The name Hubert is English but finds its origins in Germany. It is not uncommon to find names, which for centuries have been claimed by the citizens of one country which found their origins in another. In the case of the name Hubert, it is believed to have migrated with the Norsemen during the Viking age. The name is considered patronymic, as it is thought to have derived from the ancient Germanic or Norse given names Hugibert or Hubbert. Both names are compound words which can be broken down to the prefixes of “hug” or “hubb” both translating to mean; “mind”, “heart”, or “spirit” and the sufix “bert” which translates to “bright”.
Historically surnames had various sources of origins. Some people may have been identified by their given name plus their occupation while others may have been identified by their given name and one of their parent's names. There was an endless supply from which surnames were culled, in addition to the use of patriarchal or matriarchal names or reference to the individuals occupation, there were things such as defining physical traits, a familiar geographical location or a topographical landmark found near the individuals home or birthplace, the name of the village in which the person lived, and much more.
The use of surnames; however, did not become a common practice among the general population until the mid-sixteenth century. Until this time, surnames were generally reserved solely for the noble class. The use of surnames were found to serve a practical purposes, aside from making the distinction between people with like given names easier, it also allowed governments to more effectively track people for census, tax and immigration purposes.

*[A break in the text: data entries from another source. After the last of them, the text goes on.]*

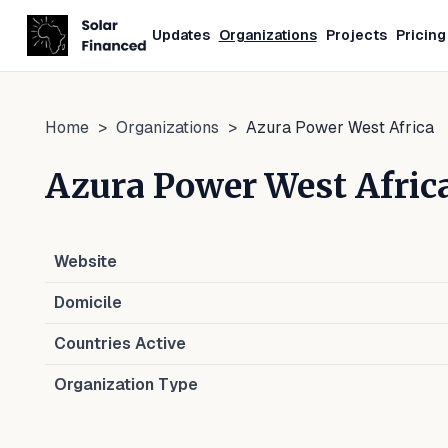
Updates
Organizations
Projects
Pricing
Home
>
Organizations
>
Azura Power West Africa
Azura Power West Afric
Website
Domicile
Countries Active
Organization Type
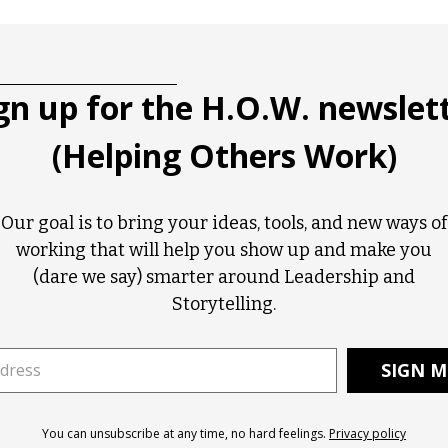
gn up for the H.O.W. newslet
(Helping Others Work)
Our goal is to bring your ideas, tools, and new ways of
working that will help you show up and make you
(dare we say) smarter around Leadership and
Storytelling.
You can unsubscribe at any time, no hard feelings.
Privacy policy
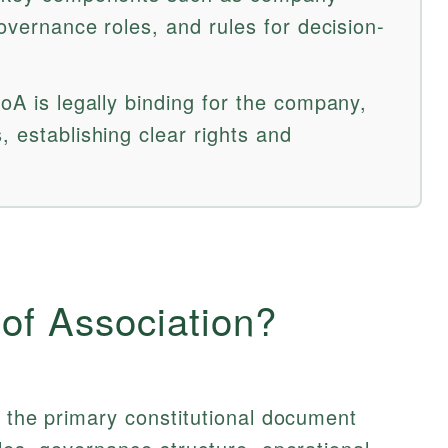
governance roles, and rules for decision-
AoA is legally binding for the company,
, establishing clear rights and
 of Association?
e the primary constitutional document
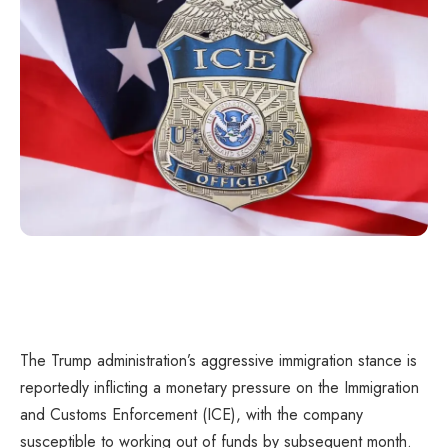
The Trump administration’s aggressive immigration stance is
reportedly inflicting a monetary pressure on the Immigration
and Customs Enforcement (ICE), with the company
susceptible to working out of funds by subsequent month.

The task of record keeping was primarily under the jurisdiction of the Church, local priories, and the government. This was due in large part to the fact that literacy was a skill usually found only among the nobles, the clergy, and government officials and scribes. Even so, there often existed multiple variations of names which may be attributed to a number of factors; the origins of the surname, the lack of guidelines which existed for spelling, and the fact that many scribes who were charged with record keeping spelled phonetically, among other things. One of the earliest records of anyone bearing the surname or any variation of its spelling is that of Roger Hubert which appears in the Northumberland “Pipe Rolls” from 1199. The Pipe Rolls, often times called the “Great Rolls”, were a series of financial records kept by the English Treasury by order of King Richard, with the oldest dating back seven hundred years to the 12th century. They hold the distinction of being the oldest consecutive set of records detailing English governance in the United Kingdom. Some other early variations of the name include; Hubert; Hibart; Hubbert; Hibbard; Hubbard: Hibbet and Hibbett among others.

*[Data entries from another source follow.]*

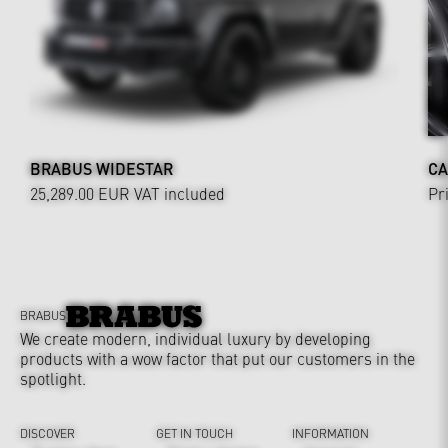
BRABUS WIDESTAR
CA
25,289.00 EUR
VAT included
Pr
BRABUS
We create modern, individual luxury by developing
products with a wow factor that put our customers in the
spotlight.
DISCOVER
GET IN TOUCH
INFORMATION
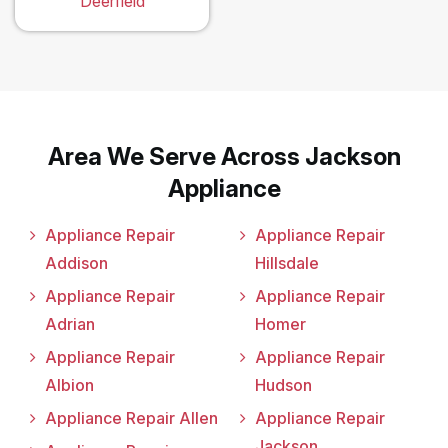
Deerfield
Area We Serve Across Jackson
Appliance
Appliance Repair
Appliance Repair
Addison
Hillsdale
Appliance Repair
Appliance Repair
Adrian
Homer
Appliance Repair
Appliance Repair
Albion
Hudson
Appliance Repair Allen
Appliance Repair
Jackson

Some of the first recorded immigrants to America bearing the surname were Adrian Hubert who arrived in 1650 and settled in New York. Simon Hubert arrived in 1661 and settled in Maryland and Denis Hubert landed in 1670 and settled in Maryland as well. There were also immigrants to the British Commonwealth countries of Canada, Australia, and New Zealand bearing the surname Pepper. Nicolas Hubert was one of the earliest settlers to Canada, arriving in 1654, he settled in Montreal.
Worldwide, the highest concentration of people with the surname Hubert are found in France, Belgium, Hungary, Germany, and Canada. By state, the largest percentile of those with the surname Hubert live in Connecticut, Georgia, Massachusetts, New Hampshire, and New York.
There are many persons of note who bear the surname such as French born physician and diplomat, Etienne Hubert of Orleans. Henri IV of France sent Hubert to Morocco in 1598 as an envoy, while there he became the court physician to the Sultan of Morocco, Ahmad ak-Mansur. It was also during this period he became fluent in Arabic, allowing him to research and translate ancient Arabic medical text.
French born Henri Hubert was a sociologist of comparative religion and an archaeologist. Much of his life's work was spent researching the history of various religions. He eventually developed a keen interest in the Celts which led him to write several books about Celtic history, culture, and religious practices prior to the introduction of Christianity.